Along with Steph Curry, Bobby Jones, Jim Beatty, Walter Davis and a handful of others, Clark ranks as one of the most famous former Charlotte high school athletes to ever make it really big.
With the 49ers, where he played his entire NFL career from 1979-87, Clark won two Super Bowl rings as a player and made the Pro Bowl twice. He said when announcing he had ALS that he "suspected" his football career had something to do with him developing the incurable disease, which systematically shuts down all bodily functions.
Before being diagnosed with ALS in 2015 — severe weakness in the left hand that helped cradle so many Joe Montana passes was the first sign for a player who sustained multiple concussions — Clark had appeared to live something of a fairytale life.
Clark only caught 33 total passes for the run-happy Clemson Tigers during his entire college career.

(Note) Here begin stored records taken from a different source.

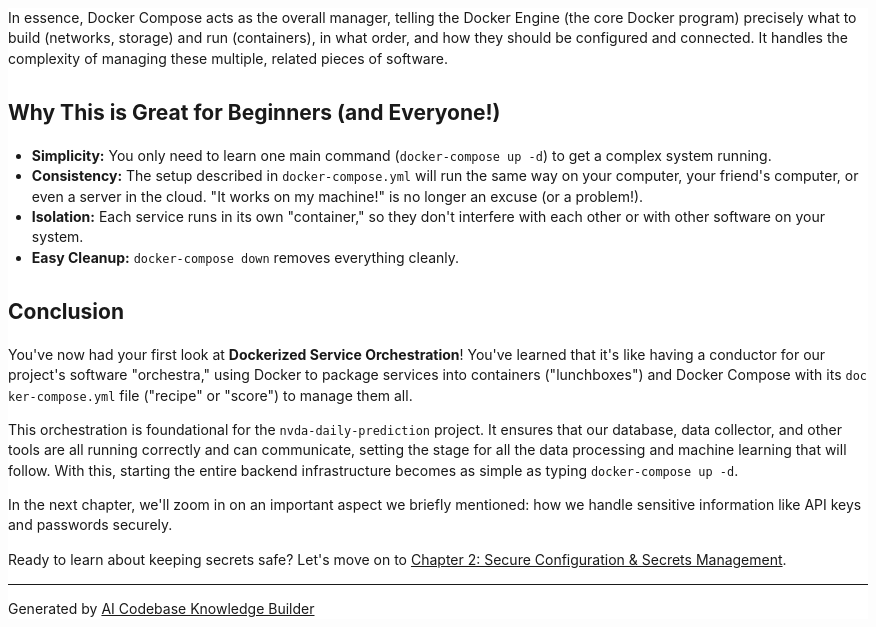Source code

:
 ```mermaid
```

In essence, Docker Compose acts as the overall manager, telling the Docker Engine (the core Docker program) precisely what to build (networks, storage) and run (containers), in what order, and how they should be configured and connected. It handles the complexity of managing these multiple, related pieces of software.

## Why This is Great for Beginners (and Everyone!)

*   **Simplicity:** You only need to learn one main command (`docker-compose up -d`) to get a complex system running.
*   **Consistency:** The setup described in `docker-compose.yml` will run the same way on your computer, your friend's computer, or even a server in the cloud. "It works on my machine!" is no longer an excuse (or a problem!).
*   **Isolation:** Each service runs in its own "container," so they don't interfere with each other or with other software on your system.
*   **Easy Cleanup:** `docker-compose down` removes everything cleanly.

## Conclusion

You've now had your first look at **Dockerized Service Orchestration**! You've learned that it's like having a conductor for our project's software "orchestra," using Docker to package services into containers ("lunchboxes") and Docker Compose with its `docker-compose.yml` file ("recipe" or "score") to manage them all.

This orchestration is foundational for the `nvda-daily-prediction` project. It ensures that our database, data collector, and other tools are all running correctly and can communicate, setting the stage for all the data processing and machine learning that will follow. With this, starting the entire backend infrastructure becomes as simple as typing `docker-compose up -d`.

In the next chapter, we'll zoom in on an important aspect we briefly mentioned: how we handle sensitive information like API keys and passwords securely.

Ready to learn about keeping secrets safe? Let's move on to [Chapter 2: Secure Configuration & Secrets Management](02_secure_configuration___secrets_management_.md).

---

Generated by [AI Codebase Knowledge Builder](https://github.com/The-Pocket/Tutorial-Codebase-Knowledge)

But Bill Walsh took a 10th-round flyer on Clark in the 1979 NFL draft and made him a star, along with Montana.
Clark loved to tell the story about how Walsh discovered him in the first place: Walsh was actually scouting Clemson's quarterback, Steve Fuller, and when Fuller threw for Walsh, the 6-foot-4 Clark came along only because someone needed to snag Fuller's passes.
"That was a lucky day for me," Clark told the Observer in 2005, when he was living in Charlotte, working as a real-estate developer and coaching his son's Pop Warner football team. "I caught everything."

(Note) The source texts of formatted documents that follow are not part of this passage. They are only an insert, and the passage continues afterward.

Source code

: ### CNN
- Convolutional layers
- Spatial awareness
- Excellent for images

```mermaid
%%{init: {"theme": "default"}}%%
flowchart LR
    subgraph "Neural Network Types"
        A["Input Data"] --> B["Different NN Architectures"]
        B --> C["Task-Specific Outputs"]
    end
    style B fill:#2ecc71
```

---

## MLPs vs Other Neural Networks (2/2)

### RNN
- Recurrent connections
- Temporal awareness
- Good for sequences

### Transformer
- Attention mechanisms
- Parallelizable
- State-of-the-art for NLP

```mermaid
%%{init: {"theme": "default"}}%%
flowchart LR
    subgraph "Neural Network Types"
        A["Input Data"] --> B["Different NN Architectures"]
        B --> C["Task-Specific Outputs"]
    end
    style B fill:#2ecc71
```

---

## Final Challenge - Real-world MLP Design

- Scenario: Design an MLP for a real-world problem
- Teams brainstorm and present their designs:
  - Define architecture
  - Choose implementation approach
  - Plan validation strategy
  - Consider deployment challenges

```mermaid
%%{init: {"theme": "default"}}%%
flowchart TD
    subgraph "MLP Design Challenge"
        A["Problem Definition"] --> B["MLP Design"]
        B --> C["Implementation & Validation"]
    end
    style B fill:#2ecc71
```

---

'The Catch' and the Cowboys
I don't mind telling you that before I ever met Clark, I hated him. In January 1982, I loved the Dallas Cowboys with the fervency of the teenager originally from Texas that I was.

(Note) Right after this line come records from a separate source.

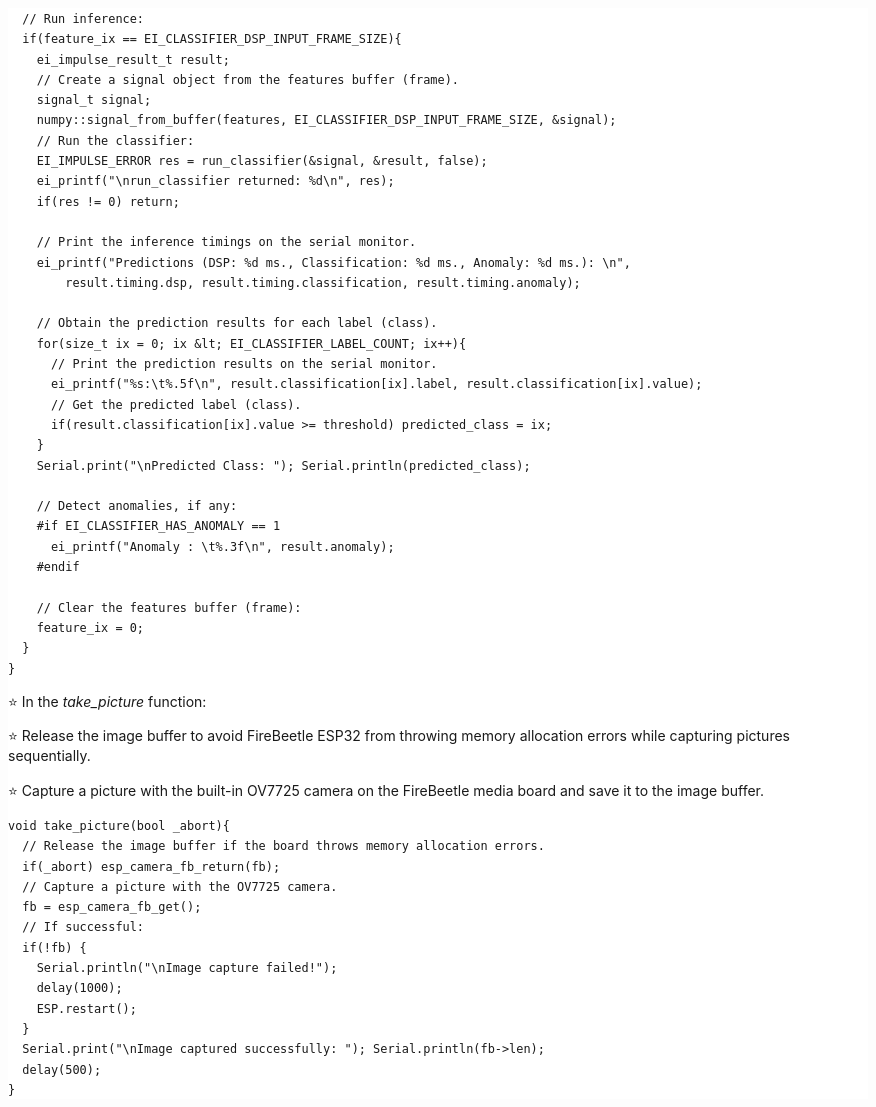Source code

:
 ```
  // Run inference:
  if(feature_ix == EI_CLASSIFIER_DSP_INPUT_FRAME_SIZE){    
    ei_impulse_result_t result;
    // Create a signal object from the features buffer (frame).
    signal_t signal;
    numpy::signal_from_buffer(features, EI_CLASSIFIER_DSP_INPUT_FRAME_SIZE, &signal);
    // Run the classifier:
    EI_IMPULSE_ERROR res = run_classifier(&signal, &result, false);
    ei_printf("\nrun_classifier returned: %d\n", res);
    if(res != 0) return;

    // Print the inference timings on the serial monitor.
    ei_printf("Predictions (DSP: %d ms., Classification: %d ms., Anomaly: %d ms.): \n", 
        result.timing.dsp, result.timing.classification, result.timing.anomaly);

    // Obtain the prediction results for each label (class).
    for(size_t ix = 0; ix &lt; EI_CLASSIFIER_LABEL_COUNT; ix++){
      // Print the prediction results on the serial monitor.
      ei_printf("%s:\t%.5f\n", result.classification[ix].label, result.classification[ix].value);
      // Get the predicted label (class).
      if(result.classification[ix].value >= threshold) predicted_class = ix;
    }
    Serial.print("\nPredicted Class: "); Serial.println(predicted_class);

    // Detect anomalies, if any:
    #if EI_CLASSIFIER_HAS_ANOMALY == 1
      ei_printf("Anomaly : \t%.3f\n", result.anomaly);
    #endif

    // Clear the features buffer (frame):
    feature_ix = 0;
  }
}
```

⭐ In the _take\_picture_ function:

⭐ Release the image buffer to avoid FireBeetle ESP32 from throwing memory allocation errors while capturing pictures sequentially.

⭐ Capture a picture with the built-in OV7725 camera on the FireBeetle media board and save it to the image buffer.

```
void take_picture(bool _abort){
  // Release the image buffer if the board throws memory allocation errors.
  if(_abort) esp_camera_fb_return(fb);
  // Capture a picture with the OV7725 camera.
  fb = esp_camera_fb_get();
  // If successful:
  if(!fb) {
    Serial.println("\nImage capture failed!");
    delay(1000);
    ESP.restart();
  }
  Serial.print("\nImage captured successfully: "); Serial.println(fb->len);
  delay(500);
}
```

My favorite cornerback on the Cowboys was Everson Walls, who was constantly attacked by other teams' offenses because he wasn't particularly fast. But Walls also intercepted everything he could run down and talked a great game. Walls already had picked off Montana twice in the moments before "The Catch," but no one remembers that.
Clark beat Walls on his fingertip catch in the back of the end zone on a 6-yard pass from Montana to win the NFC Championship Game in January 1982. "The Catch" gave San Francisco a 28-27 victory over Dallas and is often credited with beginning the 49ers' 1980s dynasty — San Francisco would win its first Super Bowl later the same month.
But I really didn't like Clark simply because he made that incredible play, plus some simmering jealousy over the fact that Clark was movie-star handsome (he, Montana and rock star Huey Lewis made quite the trio when they went out together in the Bay Area in the 1980s).
Walls, though, certainly forgave Clark. The two would eventually establish a close friendship and did a bunch of autograph shows together. He stayed in touch with Clark through everything.
That's the way Clark was — once you knew him, you liked him. It's one reason he made such a good NFL executive, for both San Francisco and Cleveland, once his playing days ended. I was the same way, of course. The few times I met Clark he struck me as honest, funny and true to his Carolina roots even though he did once wear a fur coat to a 49ers Super Bowl parade. I liked him, just as everyone did.
'That's why you play'
After seeing "The Catch" hundreds of times, Clark's memory blurred as to what he truly remembers vs. what he had seen on video. He told the Observer in 2007 for a story commemorating the 25th anniversary of "The Catch":
"I don't know if I remember actually catching the ball or I've just seen it so many times now that it's etched into my brain."
But he definitely remembered the celebration. "Running to the sideline, that's an unbelievable moment in your life," Clark said. "You've made a play for your teammates. That's why you play, to do something like that then run to the sideline to celebrate."
Clark lived in Montana with his wife, Kelly, toward the end, near a ranch owned by former 49ers owner Eddie DeBartolo. He tried experimental treatments for ALS. It was DeBartolo who flew in more than two dozen old 49ers in April so they could have one final weekend with Clark, who by then was in a wheelchair and had lost about 80 pounds, according to a Sports Illustrated story that chronicled the weekend.
DeBartolo had also commissioned a 40-minute movie from NFL Films for the Montana reunion that was all about Clark, from his North Carolina days through the diagnosis and the fight against ALS. Toward the end, Clark speaks directly about contracting the disease.
"I've gone back and forth with this," he told the camera. "Would I want 20 more years? Or would I want to (play in) two Super Bowls and win, and then be part of the (San Francisco 49ers) organization for the other three, five world championships, playing with Joe Montana and Jerry Rice and Ronnie Lott and Bill Walsh and Eddie DeBartolo? I mean, it was just a great life.
"I might negotiate: OK, two championships and let me live 10 years longer," Clark continued with a laugh. "But it would be hard to say I've had a bad life, even though I've had a bad break now. I just don't think I'd change anything."